The right is split – good news for the left

David Cameron, the Member for Brussels Central, has run out of ways to lie to his eurosceptic backbenchers - rejoice!

David Cameron, the Member for Brussels Central, has run out of ways to lie to his eurosceptic backbenchers – rejoice!

In an exclusive run by the Independent today, it’s found that up to 100 Conservative MPs will revolt and defy Cameron in the next election saying the UK must leave the European Union, even if he achieves concessions for Britain.

Recognising David Cameron as more of a John Major figure, trying to fend off euroscepticism within his party rather than embracing it, the rise of Ukip and the recent resignation of Douglas Carswell has given backbench Tories more confidence to ask difficult questions of their party leader.

In short, and as it has been long suspected, the right is split irreconcilably. When Tony Blair took on the left of the Labour party by ridding Clause 4, he did it in full knowledge that the centre, and parts of the right, could find a new home and populate the Labour support, while the left had virtually nowhere else to turn, save for the minefield that is British Trotskyism.

Now with the split in the right, Cameron doesn’t necessarily have his right flank covered given the rise of Ukip, and the dream of taking parts of the centre ground, with a little help from the LibDem government partners, seems like a pipe dream.

Of course the Tories have already ruled out an electoral pact with Ukip; but then Ukip should rule this out themselves anyway. In the last election many people standing for Ukip refused to run against Tories that had well known Eurosceptic convictions – drawing directly on a desire not to split the right on this issue of Europe.

But can Ukip afford to do such a thing this time? After all, and as they have cause to say over and over, they are not just a single issue party now: they are a party of flat taxes, of relaxed drug laws, and a new found love of libertarianism. These are things that the party don’t see eye to eye on with the Tories.

The difference is now that the Tories were once able contain these factions together. From Europhiles such as Kenneth Clarke to eurosceptics like Mr Carswell, but the tables have turned. With people like Zac Goldsmith saying they could be tempted by Ukip as well the change is for the foreseeable future.

That’s not to say Tory Europhiles have always had it easy: it was said that to some members Tristan Garel-Jones was known as ‘the Member for Madrid Central’. Now that the arrogance of David Cameron has taken him to believe he can change the EU from within, will he be called ‘the Member for Brussels Central’?

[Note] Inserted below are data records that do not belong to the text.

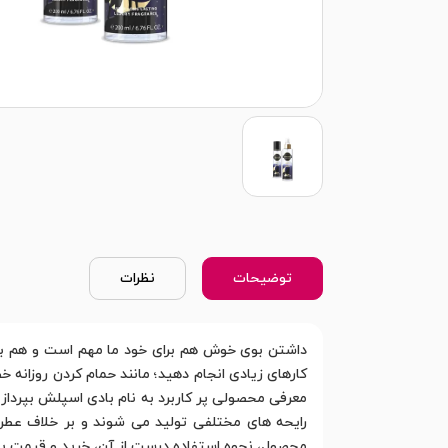
توضیحات
نظرات
داشتن بوی خوش هم برای خود ما مهم است و هم برای
کارهای زیادی انجام دهید؛ مانند حمام کردن روزانه خ
معرفی محصولی پر کاربرد به نام بادی اسپلش بپرداز
رایحه های مختلفی تولید می شوند و بر خلاف عطرها
محصول، نحوه استفاده درست از آن، خرید و قیمت باد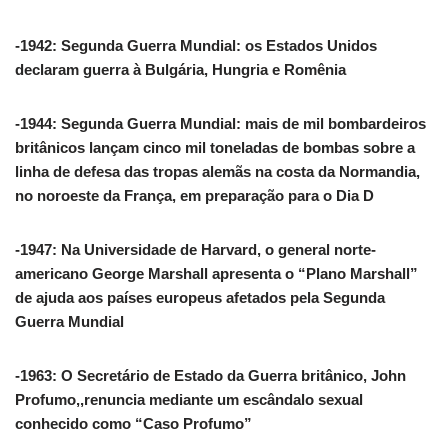
-1942: Segunda Guerra Mundial: os Estados Unidos
declaram guerra à Bulgária, Hungria e Romênia
-1944: Segunda Guerra Mundial: mais de mil bombardeiros
britânicos lançam cinco mil toneladas de bombas sobre a
linha de defesa das tropas alemãs na costa da Normandia,
no noroeste da França, em preparação para o Dia D
-1947: Na Universidade de Harvard, o general norte-
americano George Marshall apresenta o “Plano Marshall”
de ajuda aos países europeus afetados pela Segunda
Guerra Mundial
-1963: O Secretário de Estado da Guerra britânico, John
Profumo,,renuncia mediante um escândalo sexual
conhecido como “Caso Profumo”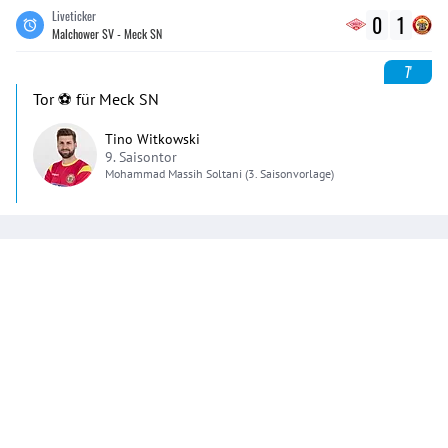
Liveticker
0
1
Malchower SV - Meck SN
7'
Tor ⚽️ für Meck SN
Tino Witkowski
9. Saisontor
Mohammad Massih
Soltani
(3. Saisonvorlage)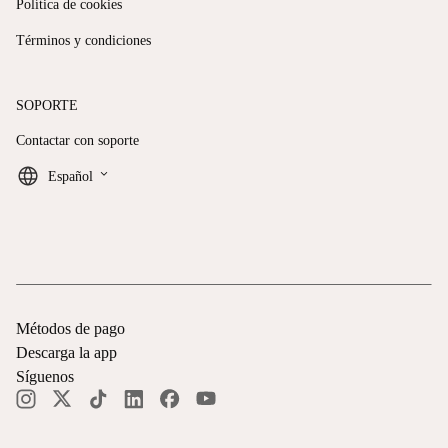
Política de cookies
Términos y condiciones
SOPORTE
Contactar con soporte
keyboard_arrow_down
Español
Métodos de pago
Descarga la app
Síguenos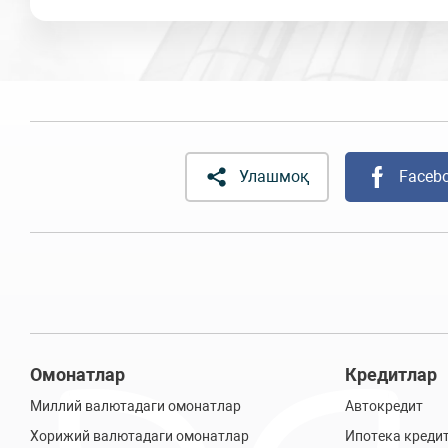
Улашмоқ
Faceb
Омонатлар
Кредитлар
Миллий валютадаги омонатлар
Автокредит
Хорижий валютадаги омонатлар
Ипотека креди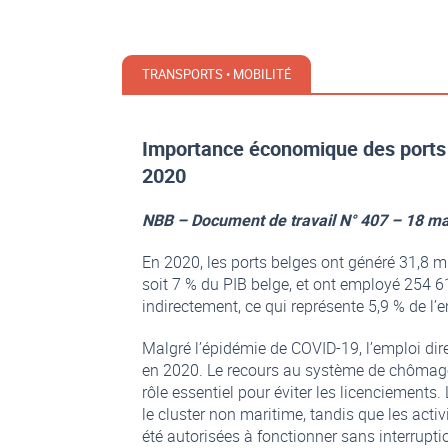
TRANSPORTS • MOBILITÉ
Importance économique des ports 
2020
NBB – Document de travail N° 407 – 18 m
En 2020, les ports belges ont généré 31,8 mil
soit 7 % du PIB belge, et ont employé 254 6
indirectement, ce qui représente 5,9 % de l
Malgré l’épidémie de COVID-19, l’emploi dire
en 2020. Le recours au système de chômage
rôle essentiel pour éviter les licenciements
le cluster non maritime, tandis que les act
été autorisées à fonctionner sans interrupti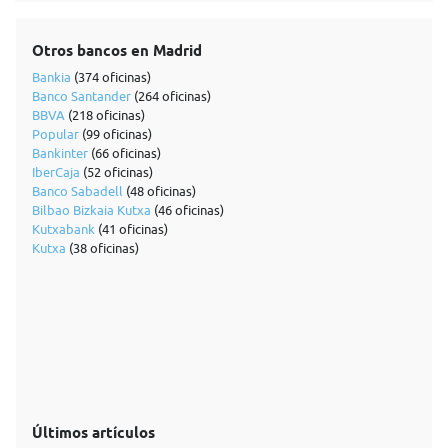
Otros bancos en Madrid
Bankia
(374 oficinas)
Banco Santander
(264 oficinas)
BBVA
(218 oficinas)
Popular
(99 oficinas)
Bankinter
(66 oficinas)
IberCaja
(52 oficinas)
Banco Sabadell
(48 oficinas)
Bilbao Bizkaia Kutxa
(46 oficinas)
Kutxabank
(41 oficinas)
Kutxa
(38 oficinas)
Últimos artículos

One wonders what else Mr Cameron can do? He will certainly be thinking hard about what to do to curb backbench disquiet. But he already promises a referendum; there was already a private members bill to leave the EU? In 2009 he left the European People’s Party – where kowtowing to Merkel would have been a lot easier – as a sop to the Eurosceptics. There’s nothing else.

Cameron doesn’t want to leave the EU, he’s run out of ways to keep his Eurosceptic backbenchers happy, and Ukip come with enough support now that British Conservatives can leave their party with their supporters and have a few more waiting for them: the risks for the rightwingers outside of the Conservative machine are becoming fewer.

The effects will probably be felt more after the election, but the right is split: good news for the left.